While smooth muscle actin (SMA) or other smooth muscle markers highlight smooth muscle surrounding some vascular channels, CD31, CD34 or ERG highlight endothelial cells. AR is positive in stroma cells, although the expression may be focal and weak (Acta Otolaryngol 2015;135:51, Mod Pathol 1998;11:1122). Nuclear beta catenin staining in stromal cells (fibroblasts) is present in 70 - 90% of cases (J Laryngol Otol 2016;130:907).
Definitive management of STA generally involves surgical resection while minimizing morbidity. Endoscopic approaches have been used more commonly in the last 2 decades due to reduced morbidity compared to open surgical techniques. Open surgical approaches (e.g. lateral rhinotomy, infratemporal, transmaxillary, Le Fort I, with or without endoscopic assistance) are typically reserved for more advanced disease states that would present difficulty for complete endoscopic excision. Prior to any surgical management, preoperative vascular embolization is generally employed to reduce intraoperative blood loss.
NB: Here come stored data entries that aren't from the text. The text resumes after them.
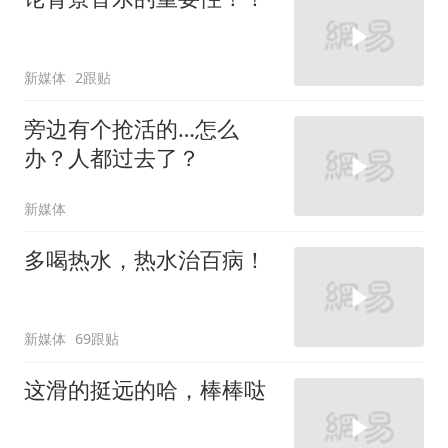
新媒体
2跟贴
旁边有个抢活的…怎么
办？人都过去了？
新媒体
多喝热水，热水治百病！
新媒体
69跟贴
这滑的挺远的哈，棒棒哒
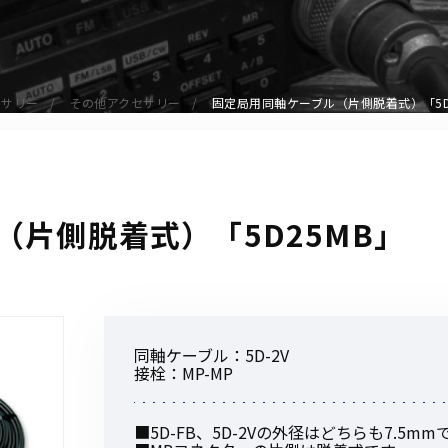
アクセサリー
イヤホンマイク
スピーカーマイク
セサリー
その他アクセサリー
固定局用同軸ケーブル（片側脱着式）「5D
イヤホン
バッテリー
充電器・アダプター
アンテナ
（片側脱着式）「5D25MB」
ベルトクリップ
無線機ケース・カバー
中継機
ヘッドセット
同軸ケーブル：5D-2V
無線機収納・運搬ケース
接栓：MP-MP
その他アクセサリー
■5D-FB、5D-2Vの外径はどちらも7.5mm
STA is a benign neoplasm but radiotherapy is occasionally employed for clinical scenarios in which surgical resection is associated with high morbidity, such as a bulky intracranial component. Related to the young age of affected patients and concerns of radiation associated morbidity, proton therapy has emerged as a promising modality, offering targeting of the tumor while minimizing damage to surrounding tissues (Cancers (Basel) 2023;15:5022, Int Forum Allergy Rhinol 2024;14:149, Paediatr Anaesth 2023;33:510, Eur Arch Otorhinolaryngol 2023;280:2081, Laryngoscope 2013;123:859).
The prognosis for patients with STA is favorable with rates of recurrence generally reported to range up to 25%, although size, location, intracranial extension and possibly treatment modality may impact recurrence rate (Laryngoscope 2013;123:859, Otolaryngol Head Neck Surg 2014;150:350, Laryngoscope 2013;123:1125, Otolaryngol Head Neck Surg 2019;161:352). Routine clinical follow up including examination and imaging may assist in detection and management of recurrence. Rare examples of malignancy developing after radiation treatment have been reported (Case Rep Oncol Med 2018;2018:5695803). Spontaneous regression after puberty may rarely occur (Ann Otol Rhinol Laryngol 1992;101:469). Radiographic and clinical staging systems are used to guide treatment and determine recurrence risk (J Neurol Surg B Skull Base 2017;78:63).
Test question answer:
B. Magnetic resonance imaging (MRI). MRI is a common imaging modality for evaluating STA due to its excellent soft tissue contrast and ability to delineate the extent of the tumor and its relationship to adjacent structures (including intracranial extension). Answer A is incorrect since FNA biopsy is not routinely recommended due to the highly vascular nature of the neoplasm. Occasionally, severe hemorrhage can occur with minor manipulation due to the number of vascular channels, the lack of a predictable muscular layer or lack of an elastic layer or paucity of elastic fibers within the dense stroma. Answer C is incorrect because PET scans are generally not used for primary diagnostic evaluation of STA. Answer D is incorrect because ultrasonography is not commonly used for assessing STA due to limited visualization of deep structures.